Leo XIV’s reply does not romanticize her burden. He reminds her that what she calls “strength” is not something she has to manufacture. According to him, it is a gift from God — unique, unrepeatable, and alive.

He echoes the words of Jesus: “Without me you can do nothing” (John 15:5). For many readers, religious or not, this is a liberating message: Strength is not something we need to keep up. It is received.

Gentle shift of focus

Mothers often feel expected to hold everything together. They become the ones who stay up late, manage crises, keep families grounded, and somehow do it all with tenderness. Damia knows this intimately. And yet Leo XIV gently shifts the focus. A mother’s courage, he writes, has the power to “move the heart of God” — not because she is flawless, but because she loves with perseverance and quiet generosity.

The Pope also insists on the fact that grace is never solitary. “In the one Christ we are one,” he reminds her, quoting his own motto.

For Damia, this means the strength she needs is not meant to be sought alone.

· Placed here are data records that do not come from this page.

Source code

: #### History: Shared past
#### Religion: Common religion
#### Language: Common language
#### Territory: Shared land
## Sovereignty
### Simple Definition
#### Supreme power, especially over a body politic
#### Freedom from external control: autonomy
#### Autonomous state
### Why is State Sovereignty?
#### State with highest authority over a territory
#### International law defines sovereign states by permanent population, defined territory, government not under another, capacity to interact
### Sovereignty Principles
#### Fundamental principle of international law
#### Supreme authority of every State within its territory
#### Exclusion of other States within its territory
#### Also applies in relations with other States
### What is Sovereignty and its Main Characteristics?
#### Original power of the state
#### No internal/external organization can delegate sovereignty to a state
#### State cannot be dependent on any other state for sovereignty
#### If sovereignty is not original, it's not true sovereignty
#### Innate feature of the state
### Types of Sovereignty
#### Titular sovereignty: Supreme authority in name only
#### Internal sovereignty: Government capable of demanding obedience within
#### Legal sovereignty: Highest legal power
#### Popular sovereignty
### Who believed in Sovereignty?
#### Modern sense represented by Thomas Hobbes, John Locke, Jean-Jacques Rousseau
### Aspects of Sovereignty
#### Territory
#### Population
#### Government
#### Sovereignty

Faith communities, friendships, and families become places where courage is shared and multiplied.

Leo XIV even speaks of her husband as “helping from Heaven” — a tender reassurance that love endures beyond death, a belief that has long comforted Christian families but can speak to anyone who has lost someone they love.

In a world where parents often feel stretched to the breaking point, this exchange offers something rare: compassion without sentimentality. It acknowledges exhaustion while opening space for hope. It affirms that God does not abandon humanity — not in hospitals, not in classrooms, not in kitchen-table worries, not in the long nights when courage feels like a fragile thread.